# Airport car rental in St Thomas?



## SpikeMauler (Jun 10, 2012)

Can someone tell me how many car rental companies are at St Thomas airport? Also, has anyone used Budget recently. I'm curious if there is any value in the coupon book($1,200 worth)they give you. We usually rent from someone a little off the airport, but this time I'd like to get off the plane and drive instead of waiting to get picked up and dropped off.


----------



## SpikeMauler (Jun 10, 2012)

Well, I found the coupon book online. Not much there that we would use.


----------



## Tia (Jun 10, 2012)

Costs more to rent from the airport also.


----------



## SpikeMauler (Jun 10, 2012)

Tia said:


> Costs more to rent from the airport also.

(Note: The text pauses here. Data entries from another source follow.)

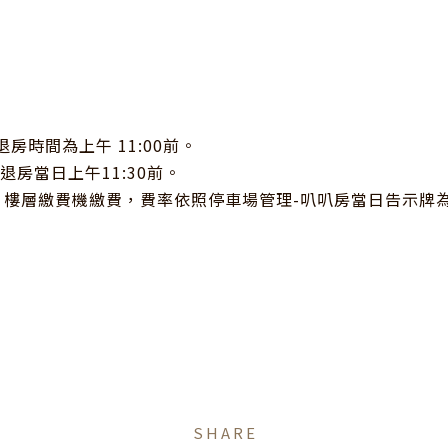
房時間為上午 11:00前。

房當日上午11:30前。

 樓層繳費機繳費，費率依照停車場管理-叭叭房當日告示牌為依據
SHARE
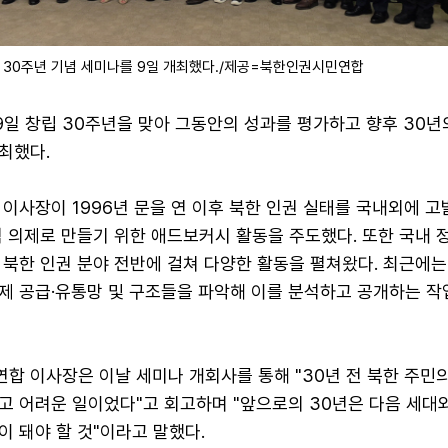
30주년 기념 세미나를 9일 개최했다./제공=북한인권시민연합
일 창립 30주년을 맞아 그동안의 성과를 평가하고 향후 30년
최했다.
이사장이 1996년 문을 연 이후 북한 인권 실태를 국내외에 고
 의제로 만들기 위한 애드보커시 활동을 주도했다. 또한 국내 
북한 인권 분야 전반에 걸쳐 다양한 활동을 펼쳐왔다. 최근에는
제 공급·유통망 및 구조들을 파악해 이를 분석하고 공개하는 작
합 이사장은 이날 세미나 개회사를 통해 "30년 전 북한 주민
고 어려운 일이었다"고 회고하며 "앞으로의 30년은 다음 세대와
 돼야 할 것"이라고 말했다.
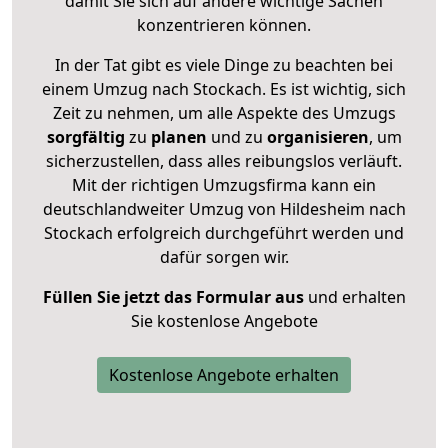
damit Sie sich auf andere wichtige Sachen
konzentrieren können.
In der Tat gibt es viele Dinge zu beachten bei
einem Umzug nach Stockach. Es ist wichtig, sich
Zeit zu nehmen, um alle Aspekte des Umzugs
sorgfältig
zu
planen
und zu
organisieren
, um
sicherzustellen, dass alles reibungslos verläuft.
Mit der richtigen Umzugsfirma kann ein
deutschlandweiter Umzug von Hildesheim nach
Stockach erfolgreich durchgeführt werden und
dafür sorgen wir.
Füllen Sie jetzt das Formular aus
und erhalten
Sie kostenlose Angebote
Kostenlose Angebote erhalten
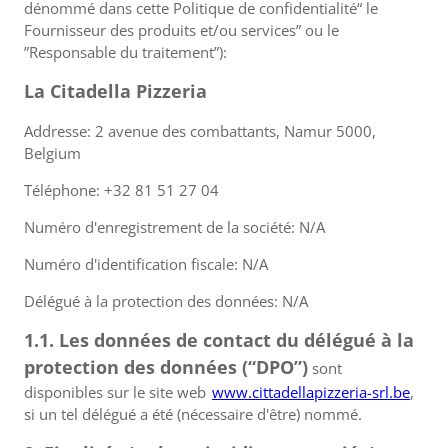
dénommé dans cette Politique de confidentialité“ le
Fournisseur des produits et/ou services” ou le
”Responsable du traitement”):
La Citadella Pizzeria
Addresse: 2 avenue des combattants, Namur 5000,
Belgium
Téléphone: +32 81 51 27 04
Numéro d'enregistrement de la société: N/A
Numéro d'identification fiscale: N/A
Délégué à la protection des données: N/A
1.1. Les données de contact du délégué à la
protection des données (“DPO”)
sont
disponibles sur le site web
www.cittadellapizzeria-srl.be
,
si un tel délégué a été (nécessaire d'être) nommé.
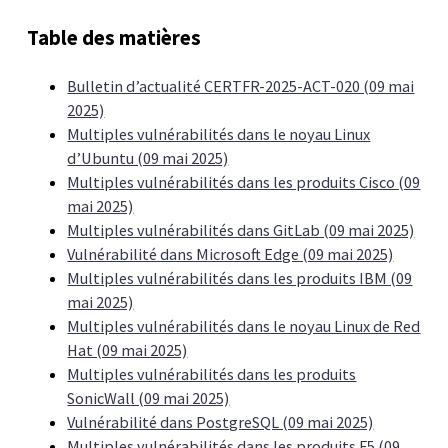
Table des matières
Bulletin d’actualité CERTFR-2025-ACT-020 (09 mai
2025)
Multiples vulnérabilités dans le noyau Linux
d’Ubuntu (09 mai 2025)
Multiples vulnérabilités dans les produits Cisco (09
mai 2025)
Multiples vulnérabilités dans GitLab (09 mai 2025)
Vulnérabilité dans Microsoft Edge (09 mai 2025)
Multiples vulnérabilités dans les produits IBM (09
mai 2025)
Multiples vulnérabilités dans le noyau Linux de Red
Hat (09 mai 2025)
Multiples vulnérabilités dans les produits
SonicWall (09 mai 2025)
Vulnérabilité dans PostgreSQL (09 mai 2025)
Multiples vulnérabilités dans les produits F5 (09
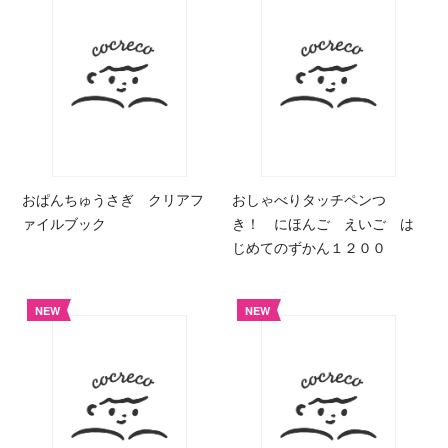
おぱんちゅうさぎ クリアフ
おしゃべりタッチペンつ
ァイルブック
き！ にほんご えいご は
じめてのずかん１２００
NEW
NEW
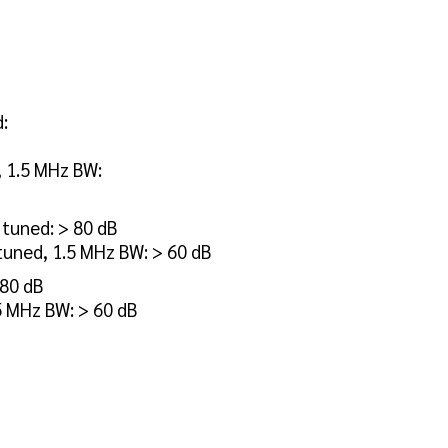
:
, 1.5 MHz BW:
 tuned: > 80 dB
tuned, 1.5 MHz BW: > 60 dB
 80 dB
5 MHz BW: > 60 dB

That's true. Seems to be about $100 more for the week for a 4door Jeep Wrangler. I just hate waiting to be picked up after we get our bags. The same goes for returning the car. I just wanna jump in the Jeep on location and go. More of a convenience factor I guess.


----------



## legalfee (Jun 10, 2012)

We've used Avis the last two years. I'm with you I don't like waiting to be picked up and then driven to the airport when turning in.


----------



## DavidnRobin (Jun 13, 2012)

We use Amalie car Rental - they had car ready and waiting at STT (including all paperwork fiilled out and ready to sign), and they were there for drop-off.  They cost  abit more, but their cars are brand new - and very attentive w/o the island attitude.


----------



## JMSH (Jun 14, 2012)

It may cost a little more but when you account for a taxi ride to and from your hotel it would probably be the same as if you just rented the car from the airport to begin with.


----------



## DKT (Jul 2, 2012)

We always use Avis, so far no problems.  We also like to be able to just walk out the door and pick up our car, and it makes drop off really easy.

Denise


----------